A quiet afternoon, weather remains sunny and cold. On our walk we also saw these animal carvings by Andrew Lyons.

The Anglican Church.

It is quiet in town, a couple of police cars in the main street but everyone behaving properly as far as we could see. Mask wearing in the supermarket, giving proper distancing on the footpaths and so on.

Most people still cheerful.

Around & about Travel

South day 14

Getting used to our new bubble. Today we had our own personal toilet and shower allocated so that’ s nice. This Top Ten camp is really quite luxurious, the showers are clean and modern with undefloor heating, hair dryers and fold-down benches in the “staging area”.

The first day of the snap lockdown didn’t go too badly. A bit of housekeeping in the morning and a walk in the afternoon Hania to the shop for some chicken, bread and coleslaw and me to the top of Conical Hill.

Snow-covered mountains and distant rain.

Around & about Travel

South day 13

We had a bad night, wind so strong the van was shaking and felt like it was drifting so after trying to sleep through the gale we decided to move it at about 00:30 AM.

That was better but still pretty noisy.

We headed south and over the Takaka Hill road which seems to take forever. We landed in Motueka where we found a fabulous French Patisserie – even the humble Kiwi Potato Top pie included onions caramelised in white wine. As for the raspberry tart, cheesecake and apple pie – out of this world.

We also found Toad Hall and the Townshend Brewery, makers of Blitzgreig a truly great West Coast IPA. Motueka and the Moutere Valley are the centre of hop-growing in NZ with many fine breweries.

The valley road took us through to SH6 and so to Murchison and, eventually the Lewis Pass.

Murchison had a 7.8 earthquake back in 1927 and left a 1 metre high scarp across much of the landscape which instantly brought into being the Maruia Falls.
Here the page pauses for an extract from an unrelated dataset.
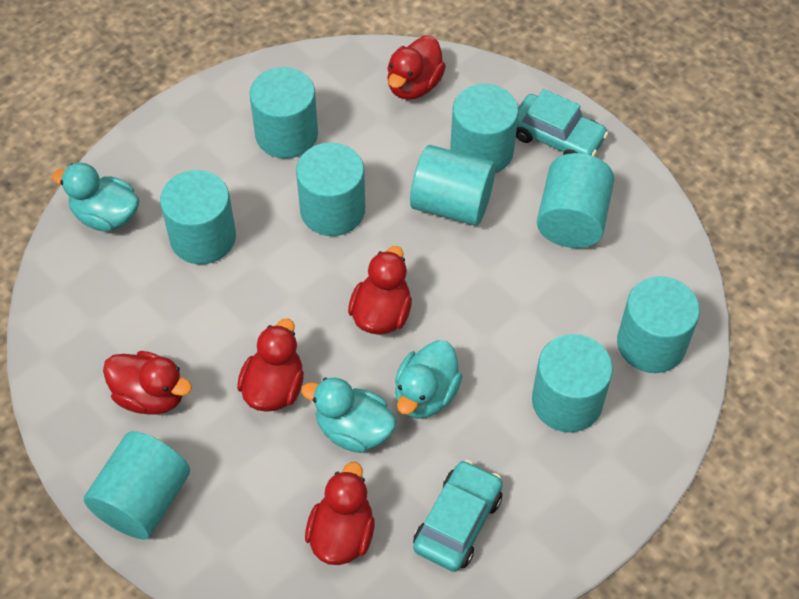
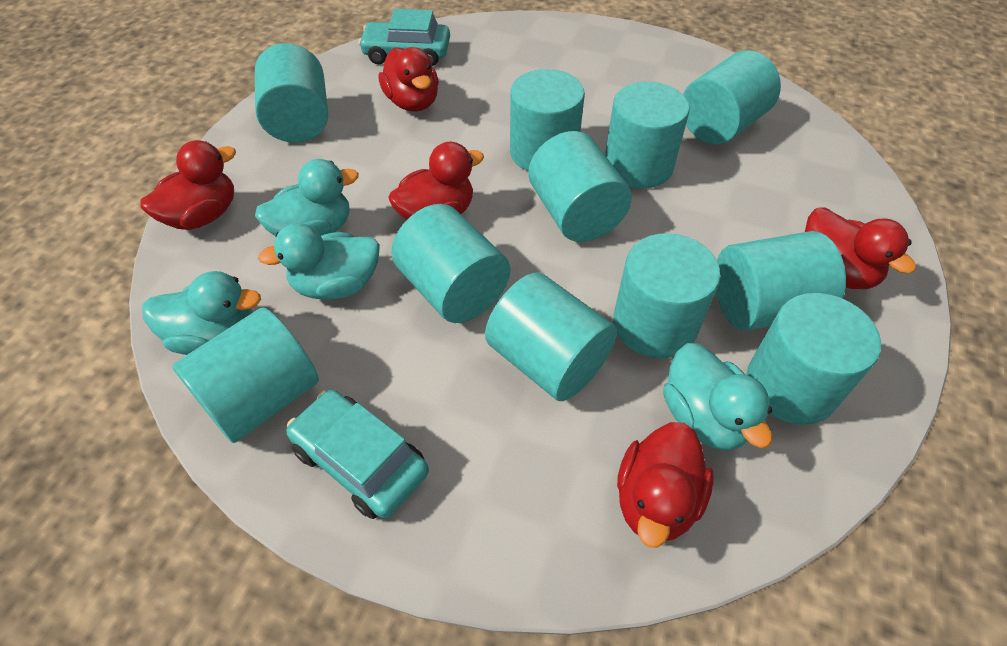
turquoise cylinder: [84,431,190,540] [160,170,236,264] [250,67,318,159] [296,142,365,236] [410,145,496,226] [450,84,519,173] [532,334,613,432] [537,153,615,248] [617,276,700,373] = 9 -> [172,307,319,443] [255,43,328,143] [391,204,510,323] [485,273,617,401] [510,69,585,171] [528,131,632,242] [605,82,689,189] [613,233,721,358] [683,50,781,145] [716,231,846,331] [746,293,881,425] = 11
turquoise duck: [52,162,139,231] [301,377,396,453] [395,340,463,419] = 3 -> [142,271,261,355] [255,159,359,236] [258,223,380,300] [663,343,772,451] = 4

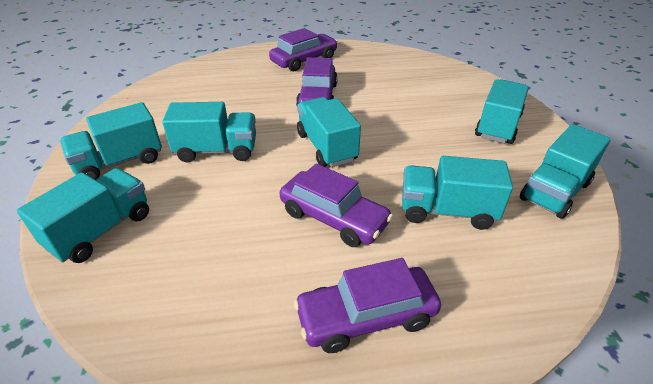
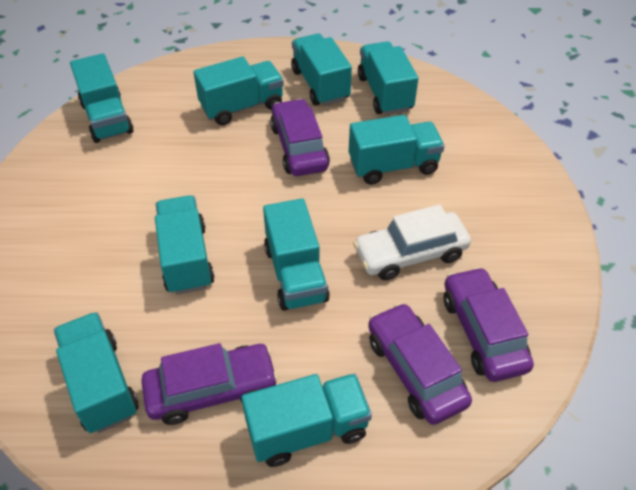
turquoise truck: [17,168,149,263] [60,102,162,180] [162,102,256,162] [297,97,361,167] [402,156,513,230] [475,79,529,144] [520,124,611,219] = 7 -> [54,312,139,433] [70,53,134,143] [155,195,215,295] [193,57,284,125] [241,374,372,467] [263,198,330,311] [291,34,352,106] [349,115,444,185] [358,41,418,115] = 9
white car: none = 0 -> [353,205,471,280] = 1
These falls have grown in height as they eroded back a large gully in the soft breccia.

We planned to stay at Maruia Hot Springs but they now close Tuesdays and Wednesdays so we were advised to head over the pass because snow was on the way.

Luckily we did otherwise we would surely be stuck in the middle of nowhere as the road out to the West Coast was also closed. We just about made it through flurries of snow and the temperature falling to 0.5C.

On the way down the other side we got the news about the lockdown so here we are in a motor camp in Hanmer Springs for at least 72 hours. At least it is a very modern motor camp.

Around & about Travel

South Day 12

Early start today at 05:30 to go to Farewell Spit on the eco tour.

Got there just after sunrise.

We drove out along the beach stopping frequently to identify bird life. As many as 90 species of bird visit the spit though most of them in summer.

Note the “red socks” painted in honour of Sir Peter Blake.

Originally there were 3 keepers here but over the years technology has made them redundant. The light is a set of tiny LEDs and remotely operated from Wellington.

The original trees were planted by keeper Robert Harwood who also brought in soil from Collingwood. It made life tolerable for the families who previously had to dig their homes out of the sand every day. Once the trees were established then came pasture and eventually vegetable gardens, cows, chickens and pigs.

The Spit is famous for mass whale strandings on the Tasman Bay side (usually Pilot whales) which occur every few years.


We also visited Cape Farewell.

By the time we got back it was high time for an afternoon nap, a quick dinner and then to bed. High winds and rain to end the day.